VTT : ces Français qui ont marqué la discipline

Qu'ils évoluent en descente, cross-country ou enduro, leur passion pour les sensations fortes est la même. Focus sur trois des meilleurs ambassadeurs du VTT français.
Le vététiste Julien Absalon en pleine démonstration.

Nicolas Vouilloz

Triple champion du monde junior (1992, 1993, 1994), septuple champion du monde élite (1995, 1996, 1997, 1998, 1999, 2001, 2002) et septuple champion de France, Nicolas Vouilloz possède sans conteste le plus beau palmarès français de la descente en VTT. Une pratique pour le moins risquée bien que reconnue par l'UCI depuis 1993. Surnommé "ET, l'Extraterrestre" par la presse spécialisée, le Niçois possède une dextérité sur deux-roues hors du commun. S'il s'est fait connaître grâce à la descente, Nicolas s'est aussi illustré en BMX, enduro... et même en rallye automobile. Preuve que le Français a toujours carburé à l'adrénaline.
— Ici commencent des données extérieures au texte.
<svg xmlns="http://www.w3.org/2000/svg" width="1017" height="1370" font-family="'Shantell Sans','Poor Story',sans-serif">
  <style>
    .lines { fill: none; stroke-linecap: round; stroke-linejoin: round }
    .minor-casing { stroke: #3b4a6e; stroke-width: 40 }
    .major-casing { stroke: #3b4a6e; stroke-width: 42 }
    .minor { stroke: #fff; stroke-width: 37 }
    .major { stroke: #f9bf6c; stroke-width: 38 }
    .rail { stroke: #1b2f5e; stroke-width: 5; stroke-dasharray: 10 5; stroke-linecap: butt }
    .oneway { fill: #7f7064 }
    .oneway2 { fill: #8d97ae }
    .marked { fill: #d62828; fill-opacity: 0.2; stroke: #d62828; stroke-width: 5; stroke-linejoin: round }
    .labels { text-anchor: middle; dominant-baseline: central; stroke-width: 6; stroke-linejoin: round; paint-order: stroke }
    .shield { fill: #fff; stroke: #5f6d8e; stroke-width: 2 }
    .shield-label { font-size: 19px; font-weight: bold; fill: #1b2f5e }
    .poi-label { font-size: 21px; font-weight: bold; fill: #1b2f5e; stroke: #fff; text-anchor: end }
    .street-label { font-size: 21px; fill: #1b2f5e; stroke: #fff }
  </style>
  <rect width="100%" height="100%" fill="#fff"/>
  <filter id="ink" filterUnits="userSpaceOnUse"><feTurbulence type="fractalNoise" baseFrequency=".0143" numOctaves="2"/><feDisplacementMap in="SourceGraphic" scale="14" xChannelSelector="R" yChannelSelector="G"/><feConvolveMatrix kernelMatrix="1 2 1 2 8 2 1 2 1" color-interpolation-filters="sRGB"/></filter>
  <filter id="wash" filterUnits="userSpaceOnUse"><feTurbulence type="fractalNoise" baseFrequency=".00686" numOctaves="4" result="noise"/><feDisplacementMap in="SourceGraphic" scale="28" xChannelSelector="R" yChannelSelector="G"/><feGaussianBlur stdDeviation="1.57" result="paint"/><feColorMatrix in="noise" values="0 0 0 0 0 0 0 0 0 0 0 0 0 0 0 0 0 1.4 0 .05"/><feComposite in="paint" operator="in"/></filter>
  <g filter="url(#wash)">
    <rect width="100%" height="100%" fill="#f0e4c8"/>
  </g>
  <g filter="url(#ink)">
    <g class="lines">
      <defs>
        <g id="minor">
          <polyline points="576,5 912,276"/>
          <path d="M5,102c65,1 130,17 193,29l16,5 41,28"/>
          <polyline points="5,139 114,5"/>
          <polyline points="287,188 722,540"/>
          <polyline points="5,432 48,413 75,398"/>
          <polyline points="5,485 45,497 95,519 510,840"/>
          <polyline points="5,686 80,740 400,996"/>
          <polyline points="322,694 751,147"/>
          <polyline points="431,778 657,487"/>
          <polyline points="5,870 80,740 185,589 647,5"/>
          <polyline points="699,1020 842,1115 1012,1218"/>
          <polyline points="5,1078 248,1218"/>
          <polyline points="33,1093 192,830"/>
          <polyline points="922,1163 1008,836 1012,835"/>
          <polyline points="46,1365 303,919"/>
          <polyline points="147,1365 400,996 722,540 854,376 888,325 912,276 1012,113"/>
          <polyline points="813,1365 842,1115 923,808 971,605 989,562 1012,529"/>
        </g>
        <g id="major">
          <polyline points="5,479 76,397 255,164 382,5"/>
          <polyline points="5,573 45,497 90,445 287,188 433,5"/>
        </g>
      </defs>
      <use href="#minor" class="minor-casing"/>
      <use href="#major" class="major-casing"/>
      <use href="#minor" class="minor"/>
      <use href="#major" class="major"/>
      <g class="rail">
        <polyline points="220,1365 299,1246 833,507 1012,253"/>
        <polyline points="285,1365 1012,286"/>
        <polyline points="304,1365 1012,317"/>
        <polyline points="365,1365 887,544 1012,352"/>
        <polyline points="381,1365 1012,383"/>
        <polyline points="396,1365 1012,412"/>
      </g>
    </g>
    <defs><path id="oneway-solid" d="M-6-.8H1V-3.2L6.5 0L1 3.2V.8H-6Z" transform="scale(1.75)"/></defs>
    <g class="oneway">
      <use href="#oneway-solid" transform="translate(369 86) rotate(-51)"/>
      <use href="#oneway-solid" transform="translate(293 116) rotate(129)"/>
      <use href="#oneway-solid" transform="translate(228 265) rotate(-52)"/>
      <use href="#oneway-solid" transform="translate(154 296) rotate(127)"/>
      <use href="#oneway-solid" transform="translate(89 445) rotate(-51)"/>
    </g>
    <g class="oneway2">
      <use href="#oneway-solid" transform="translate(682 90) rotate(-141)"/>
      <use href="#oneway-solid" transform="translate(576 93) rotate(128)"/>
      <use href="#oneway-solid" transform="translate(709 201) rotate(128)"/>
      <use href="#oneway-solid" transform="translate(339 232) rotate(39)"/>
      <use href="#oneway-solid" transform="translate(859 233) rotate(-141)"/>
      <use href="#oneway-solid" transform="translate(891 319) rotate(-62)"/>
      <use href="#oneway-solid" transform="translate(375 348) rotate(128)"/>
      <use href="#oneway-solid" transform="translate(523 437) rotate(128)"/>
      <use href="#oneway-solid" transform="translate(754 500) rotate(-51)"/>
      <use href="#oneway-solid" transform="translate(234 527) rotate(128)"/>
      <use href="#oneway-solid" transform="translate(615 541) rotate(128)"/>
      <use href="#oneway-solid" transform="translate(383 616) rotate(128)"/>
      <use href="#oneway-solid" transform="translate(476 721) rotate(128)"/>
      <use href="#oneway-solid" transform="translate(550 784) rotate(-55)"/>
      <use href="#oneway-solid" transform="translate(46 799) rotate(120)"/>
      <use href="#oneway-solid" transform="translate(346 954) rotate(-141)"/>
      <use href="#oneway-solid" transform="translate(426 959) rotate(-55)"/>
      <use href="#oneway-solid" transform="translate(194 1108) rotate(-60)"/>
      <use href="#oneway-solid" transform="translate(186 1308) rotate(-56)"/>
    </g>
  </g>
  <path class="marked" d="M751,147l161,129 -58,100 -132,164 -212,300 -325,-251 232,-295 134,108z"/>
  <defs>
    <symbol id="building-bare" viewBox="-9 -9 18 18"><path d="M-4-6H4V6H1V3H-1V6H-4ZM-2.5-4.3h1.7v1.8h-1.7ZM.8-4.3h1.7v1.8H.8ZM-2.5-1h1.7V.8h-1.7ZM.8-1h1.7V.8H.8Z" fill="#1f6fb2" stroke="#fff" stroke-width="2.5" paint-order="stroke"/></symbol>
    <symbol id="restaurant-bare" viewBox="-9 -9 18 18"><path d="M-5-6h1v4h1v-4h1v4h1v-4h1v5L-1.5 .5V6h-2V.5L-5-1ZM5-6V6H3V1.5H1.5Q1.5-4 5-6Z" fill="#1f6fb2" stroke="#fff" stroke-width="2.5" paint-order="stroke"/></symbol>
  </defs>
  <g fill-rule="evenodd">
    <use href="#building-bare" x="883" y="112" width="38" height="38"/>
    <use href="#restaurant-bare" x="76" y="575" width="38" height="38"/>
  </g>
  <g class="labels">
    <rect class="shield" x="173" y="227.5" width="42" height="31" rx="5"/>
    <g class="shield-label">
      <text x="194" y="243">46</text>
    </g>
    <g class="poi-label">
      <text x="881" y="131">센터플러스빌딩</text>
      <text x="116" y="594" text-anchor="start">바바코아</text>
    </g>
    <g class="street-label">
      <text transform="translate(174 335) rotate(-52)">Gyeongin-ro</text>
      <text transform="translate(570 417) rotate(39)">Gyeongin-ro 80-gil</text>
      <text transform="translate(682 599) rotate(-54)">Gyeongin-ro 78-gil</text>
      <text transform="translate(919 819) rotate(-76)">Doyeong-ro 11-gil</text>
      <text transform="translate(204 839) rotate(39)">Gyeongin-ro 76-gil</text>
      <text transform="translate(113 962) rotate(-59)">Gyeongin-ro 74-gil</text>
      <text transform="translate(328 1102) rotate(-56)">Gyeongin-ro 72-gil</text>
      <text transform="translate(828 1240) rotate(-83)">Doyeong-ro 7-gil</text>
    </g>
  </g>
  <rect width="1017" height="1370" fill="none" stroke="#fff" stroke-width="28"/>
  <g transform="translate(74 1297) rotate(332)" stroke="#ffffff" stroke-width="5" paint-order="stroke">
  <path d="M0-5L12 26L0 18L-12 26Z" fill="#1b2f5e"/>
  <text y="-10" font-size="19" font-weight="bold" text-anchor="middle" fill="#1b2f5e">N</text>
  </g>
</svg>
Nicolas Vouilloz, lors de la Coupe de France de descente des Orres, en 1996.
Nicolas Vouilloz, lors de la Coupe de France de descente des Orres, en 1996.

Julien Absalon

Autre vététiste au palmarès monstrueux, Julien Absalon peut s'enorgueillir d'une belle brochette de médailles, dont deux en or olympique (2004 et 2008) et cinq de champion du monde (2004, 2005, 2006, 2007, 2014). Sa discipline phare ? Le cross-country, plus accessible que la descente et l'enduro, mais tout aussi riche en sensations fortes puisqu'il s'agit de franchir un parcours semé d'embûches en un temps limité. Le Lorrain est tout simplement le coureur le plus titré de tous les temps en cross-country, si bien qu'en France personne d'autre que lui n'a été champion depuis 2001.
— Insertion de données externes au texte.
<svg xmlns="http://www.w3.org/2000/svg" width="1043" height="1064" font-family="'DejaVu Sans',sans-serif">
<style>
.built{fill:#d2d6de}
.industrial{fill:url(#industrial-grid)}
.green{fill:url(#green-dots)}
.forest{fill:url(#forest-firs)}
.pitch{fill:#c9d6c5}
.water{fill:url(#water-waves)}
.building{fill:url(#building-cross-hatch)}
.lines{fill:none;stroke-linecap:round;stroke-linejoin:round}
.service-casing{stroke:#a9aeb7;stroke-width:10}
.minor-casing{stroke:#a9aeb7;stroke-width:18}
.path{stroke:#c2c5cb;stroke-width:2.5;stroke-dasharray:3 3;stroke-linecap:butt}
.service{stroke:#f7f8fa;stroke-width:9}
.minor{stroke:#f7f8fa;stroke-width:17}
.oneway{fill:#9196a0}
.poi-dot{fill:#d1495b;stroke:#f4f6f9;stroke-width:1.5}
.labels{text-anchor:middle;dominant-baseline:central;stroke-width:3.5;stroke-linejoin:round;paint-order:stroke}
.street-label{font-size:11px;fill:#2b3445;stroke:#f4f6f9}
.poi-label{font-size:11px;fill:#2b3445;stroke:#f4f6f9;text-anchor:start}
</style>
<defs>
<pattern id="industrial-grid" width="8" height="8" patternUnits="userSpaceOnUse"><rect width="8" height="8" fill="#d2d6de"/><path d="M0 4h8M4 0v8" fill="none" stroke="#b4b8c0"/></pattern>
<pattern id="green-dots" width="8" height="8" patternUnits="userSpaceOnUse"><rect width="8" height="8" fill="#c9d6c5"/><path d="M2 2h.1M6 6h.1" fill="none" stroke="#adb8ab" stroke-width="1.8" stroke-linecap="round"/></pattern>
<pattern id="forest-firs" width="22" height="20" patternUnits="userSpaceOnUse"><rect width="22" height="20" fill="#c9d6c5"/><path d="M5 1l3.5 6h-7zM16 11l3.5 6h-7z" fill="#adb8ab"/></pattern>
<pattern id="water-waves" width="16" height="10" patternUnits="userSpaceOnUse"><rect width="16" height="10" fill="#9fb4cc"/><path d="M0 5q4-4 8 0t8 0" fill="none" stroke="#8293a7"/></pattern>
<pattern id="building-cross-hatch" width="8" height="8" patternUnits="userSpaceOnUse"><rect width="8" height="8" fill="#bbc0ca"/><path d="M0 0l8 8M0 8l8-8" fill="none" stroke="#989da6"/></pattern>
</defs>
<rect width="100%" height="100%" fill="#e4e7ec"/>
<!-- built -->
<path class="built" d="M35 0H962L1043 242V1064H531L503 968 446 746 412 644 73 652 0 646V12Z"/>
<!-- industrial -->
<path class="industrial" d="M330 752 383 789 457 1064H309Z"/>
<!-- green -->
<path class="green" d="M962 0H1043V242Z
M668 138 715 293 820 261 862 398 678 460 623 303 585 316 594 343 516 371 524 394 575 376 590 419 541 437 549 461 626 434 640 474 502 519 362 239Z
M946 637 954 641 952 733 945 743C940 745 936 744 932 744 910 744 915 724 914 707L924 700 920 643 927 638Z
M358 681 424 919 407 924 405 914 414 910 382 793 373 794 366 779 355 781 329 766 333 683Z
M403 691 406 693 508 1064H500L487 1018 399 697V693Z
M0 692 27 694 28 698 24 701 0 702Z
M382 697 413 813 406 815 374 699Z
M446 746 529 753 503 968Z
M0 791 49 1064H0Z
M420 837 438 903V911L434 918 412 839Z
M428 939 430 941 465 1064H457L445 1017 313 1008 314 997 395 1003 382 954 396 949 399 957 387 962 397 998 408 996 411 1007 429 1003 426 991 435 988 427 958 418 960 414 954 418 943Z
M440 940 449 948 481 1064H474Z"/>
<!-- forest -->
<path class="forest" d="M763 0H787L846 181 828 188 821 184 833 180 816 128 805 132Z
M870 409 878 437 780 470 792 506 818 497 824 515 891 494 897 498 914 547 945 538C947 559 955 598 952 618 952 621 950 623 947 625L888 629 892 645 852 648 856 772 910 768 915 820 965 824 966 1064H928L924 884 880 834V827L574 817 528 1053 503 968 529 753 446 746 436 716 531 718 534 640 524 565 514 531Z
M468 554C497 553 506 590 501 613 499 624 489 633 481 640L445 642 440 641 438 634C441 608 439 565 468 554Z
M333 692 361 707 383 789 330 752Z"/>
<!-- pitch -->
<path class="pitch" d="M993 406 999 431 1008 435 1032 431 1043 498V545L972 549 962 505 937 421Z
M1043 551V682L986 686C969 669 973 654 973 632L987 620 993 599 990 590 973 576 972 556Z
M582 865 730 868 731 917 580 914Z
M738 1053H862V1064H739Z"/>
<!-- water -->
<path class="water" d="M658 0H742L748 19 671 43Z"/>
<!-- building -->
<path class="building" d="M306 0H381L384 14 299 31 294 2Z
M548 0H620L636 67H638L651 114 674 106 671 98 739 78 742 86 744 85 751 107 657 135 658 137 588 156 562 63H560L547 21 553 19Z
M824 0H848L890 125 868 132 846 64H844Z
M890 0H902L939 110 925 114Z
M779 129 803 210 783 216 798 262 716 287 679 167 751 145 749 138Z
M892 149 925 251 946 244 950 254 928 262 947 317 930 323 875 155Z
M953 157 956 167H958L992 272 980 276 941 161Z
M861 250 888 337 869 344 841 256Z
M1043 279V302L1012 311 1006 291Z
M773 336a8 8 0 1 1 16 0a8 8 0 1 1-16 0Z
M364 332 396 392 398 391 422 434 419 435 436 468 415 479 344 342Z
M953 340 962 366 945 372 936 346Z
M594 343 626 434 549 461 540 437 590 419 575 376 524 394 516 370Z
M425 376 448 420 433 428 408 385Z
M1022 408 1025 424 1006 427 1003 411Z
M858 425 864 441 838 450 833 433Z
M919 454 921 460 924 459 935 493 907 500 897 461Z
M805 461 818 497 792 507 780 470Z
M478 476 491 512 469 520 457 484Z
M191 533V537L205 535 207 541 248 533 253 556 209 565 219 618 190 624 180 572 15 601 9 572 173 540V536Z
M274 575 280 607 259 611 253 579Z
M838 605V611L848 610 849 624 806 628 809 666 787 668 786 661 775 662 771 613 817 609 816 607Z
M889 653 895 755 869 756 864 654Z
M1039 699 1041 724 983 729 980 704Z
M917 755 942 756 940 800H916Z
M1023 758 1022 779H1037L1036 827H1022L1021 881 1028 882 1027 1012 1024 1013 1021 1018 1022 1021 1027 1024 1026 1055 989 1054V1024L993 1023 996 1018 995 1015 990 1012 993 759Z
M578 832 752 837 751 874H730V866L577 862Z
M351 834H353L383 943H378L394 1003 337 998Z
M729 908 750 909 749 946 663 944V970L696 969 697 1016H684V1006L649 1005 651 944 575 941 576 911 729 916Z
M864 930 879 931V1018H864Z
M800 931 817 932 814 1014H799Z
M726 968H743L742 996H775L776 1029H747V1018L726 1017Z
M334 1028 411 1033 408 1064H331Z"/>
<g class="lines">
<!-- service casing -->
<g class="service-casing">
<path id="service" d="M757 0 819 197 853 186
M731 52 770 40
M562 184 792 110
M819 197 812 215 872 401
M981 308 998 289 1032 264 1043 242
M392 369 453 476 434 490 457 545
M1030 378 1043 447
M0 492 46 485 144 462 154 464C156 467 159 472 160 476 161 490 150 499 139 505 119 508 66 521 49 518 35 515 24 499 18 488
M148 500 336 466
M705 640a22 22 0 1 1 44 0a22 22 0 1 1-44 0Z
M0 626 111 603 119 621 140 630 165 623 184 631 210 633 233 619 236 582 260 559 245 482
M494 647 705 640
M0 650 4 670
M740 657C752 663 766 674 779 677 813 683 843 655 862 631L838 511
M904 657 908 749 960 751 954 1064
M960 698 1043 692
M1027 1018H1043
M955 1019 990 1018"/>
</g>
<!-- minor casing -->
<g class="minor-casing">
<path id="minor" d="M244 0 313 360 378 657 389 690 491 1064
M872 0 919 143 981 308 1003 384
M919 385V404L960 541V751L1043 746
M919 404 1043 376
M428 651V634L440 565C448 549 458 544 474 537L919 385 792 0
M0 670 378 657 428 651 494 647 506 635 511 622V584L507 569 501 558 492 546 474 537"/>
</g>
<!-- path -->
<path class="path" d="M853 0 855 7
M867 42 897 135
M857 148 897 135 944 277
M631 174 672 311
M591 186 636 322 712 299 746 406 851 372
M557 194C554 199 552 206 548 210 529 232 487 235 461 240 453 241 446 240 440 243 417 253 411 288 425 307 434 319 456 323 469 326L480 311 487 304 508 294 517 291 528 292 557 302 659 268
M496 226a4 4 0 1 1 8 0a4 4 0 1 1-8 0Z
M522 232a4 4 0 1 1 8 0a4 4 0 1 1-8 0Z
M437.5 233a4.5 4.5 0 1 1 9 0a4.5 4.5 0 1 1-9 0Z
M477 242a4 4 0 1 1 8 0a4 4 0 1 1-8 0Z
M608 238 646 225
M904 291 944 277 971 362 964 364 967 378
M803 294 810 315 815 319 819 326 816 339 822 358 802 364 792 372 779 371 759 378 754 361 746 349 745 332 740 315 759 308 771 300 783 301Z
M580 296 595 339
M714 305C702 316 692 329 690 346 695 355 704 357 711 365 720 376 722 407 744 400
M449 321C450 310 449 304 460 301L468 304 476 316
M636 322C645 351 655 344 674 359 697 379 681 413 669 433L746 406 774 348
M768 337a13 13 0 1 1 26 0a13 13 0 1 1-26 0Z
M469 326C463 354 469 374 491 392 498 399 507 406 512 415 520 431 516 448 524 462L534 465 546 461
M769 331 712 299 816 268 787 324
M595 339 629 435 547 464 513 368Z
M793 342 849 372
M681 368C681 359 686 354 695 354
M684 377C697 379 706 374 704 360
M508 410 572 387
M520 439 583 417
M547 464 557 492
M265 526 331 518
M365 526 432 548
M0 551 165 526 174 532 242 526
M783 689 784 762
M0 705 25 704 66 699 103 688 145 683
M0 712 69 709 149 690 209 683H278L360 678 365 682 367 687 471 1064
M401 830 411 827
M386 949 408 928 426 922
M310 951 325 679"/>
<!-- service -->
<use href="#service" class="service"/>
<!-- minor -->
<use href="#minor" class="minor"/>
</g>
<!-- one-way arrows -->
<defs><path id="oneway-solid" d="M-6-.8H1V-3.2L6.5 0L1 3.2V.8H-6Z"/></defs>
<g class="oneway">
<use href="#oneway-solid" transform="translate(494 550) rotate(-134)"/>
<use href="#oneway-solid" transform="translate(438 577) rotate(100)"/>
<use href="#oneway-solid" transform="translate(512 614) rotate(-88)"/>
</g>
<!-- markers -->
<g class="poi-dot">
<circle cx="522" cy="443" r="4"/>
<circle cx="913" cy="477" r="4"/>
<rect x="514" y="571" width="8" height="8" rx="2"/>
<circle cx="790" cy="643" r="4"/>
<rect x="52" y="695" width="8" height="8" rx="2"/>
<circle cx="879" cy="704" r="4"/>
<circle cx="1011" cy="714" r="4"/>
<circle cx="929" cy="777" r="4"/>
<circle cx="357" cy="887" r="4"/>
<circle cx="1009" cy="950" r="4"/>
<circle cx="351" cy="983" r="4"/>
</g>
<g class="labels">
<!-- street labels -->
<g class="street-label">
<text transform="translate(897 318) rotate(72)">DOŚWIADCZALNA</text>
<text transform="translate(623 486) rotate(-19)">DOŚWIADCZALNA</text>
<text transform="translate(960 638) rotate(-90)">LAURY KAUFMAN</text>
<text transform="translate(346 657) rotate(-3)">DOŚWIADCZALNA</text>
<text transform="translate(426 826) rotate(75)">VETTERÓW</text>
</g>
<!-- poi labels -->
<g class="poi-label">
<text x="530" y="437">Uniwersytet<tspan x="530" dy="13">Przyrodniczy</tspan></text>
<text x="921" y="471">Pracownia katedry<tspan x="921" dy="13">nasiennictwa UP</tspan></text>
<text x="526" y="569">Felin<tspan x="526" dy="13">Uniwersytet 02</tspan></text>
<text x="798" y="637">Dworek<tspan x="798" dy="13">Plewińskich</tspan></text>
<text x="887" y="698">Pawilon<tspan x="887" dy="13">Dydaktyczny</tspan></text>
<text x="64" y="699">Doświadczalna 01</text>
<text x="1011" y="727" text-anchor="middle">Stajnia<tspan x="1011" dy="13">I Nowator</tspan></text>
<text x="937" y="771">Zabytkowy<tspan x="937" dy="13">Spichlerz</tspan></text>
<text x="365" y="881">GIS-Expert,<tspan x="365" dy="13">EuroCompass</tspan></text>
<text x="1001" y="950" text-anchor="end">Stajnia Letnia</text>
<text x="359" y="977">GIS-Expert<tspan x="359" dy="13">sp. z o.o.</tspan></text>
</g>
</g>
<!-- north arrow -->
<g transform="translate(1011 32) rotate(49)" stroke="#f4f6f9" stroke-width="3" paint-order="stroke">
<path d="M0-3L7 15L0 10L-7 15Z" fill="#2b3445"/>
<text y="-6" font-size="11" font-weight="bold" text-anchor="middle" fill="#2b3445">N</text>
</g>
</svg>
Julien Absalon, le génie du cross-country.
Julien Absalon, le génie du cross-country.

Fabien Barel

Légende du VTT français, Fabien Barel est, comme Nicolas Vouilloz, originaire de Nice. Et à l'instar de son compatriote, c'est en descente qu'il a fait des étincelles. Sa carrière a démarré sur les chapeaux de roues avec un premier sacre de champion du monde en junior dès 1998, alors qu'il n'avait que 18 ans. Un titre qu'il a remporté à nouveau chez les élites en 2004 et 2005. Le Niçois a finalement pris sa retraite en 2011... pour se lancer dans l'enduro deux ans plus tard. C'est alors qu'il a subi un grave accident, qui a failli lui coûter très cher. Heureusement, Fabien Barel s'en est remis, a repris le guidon et même remporté la finale de l'Enduro World Series 2014.

Fabien Barel, en pleine séance d'entrainement pour le Mountain Bike & World Trials World Championship de 2009.
Fabien Barel, en pleine séance d'entrainement pour le Mountain Bike & World Trials World Championship de 2009.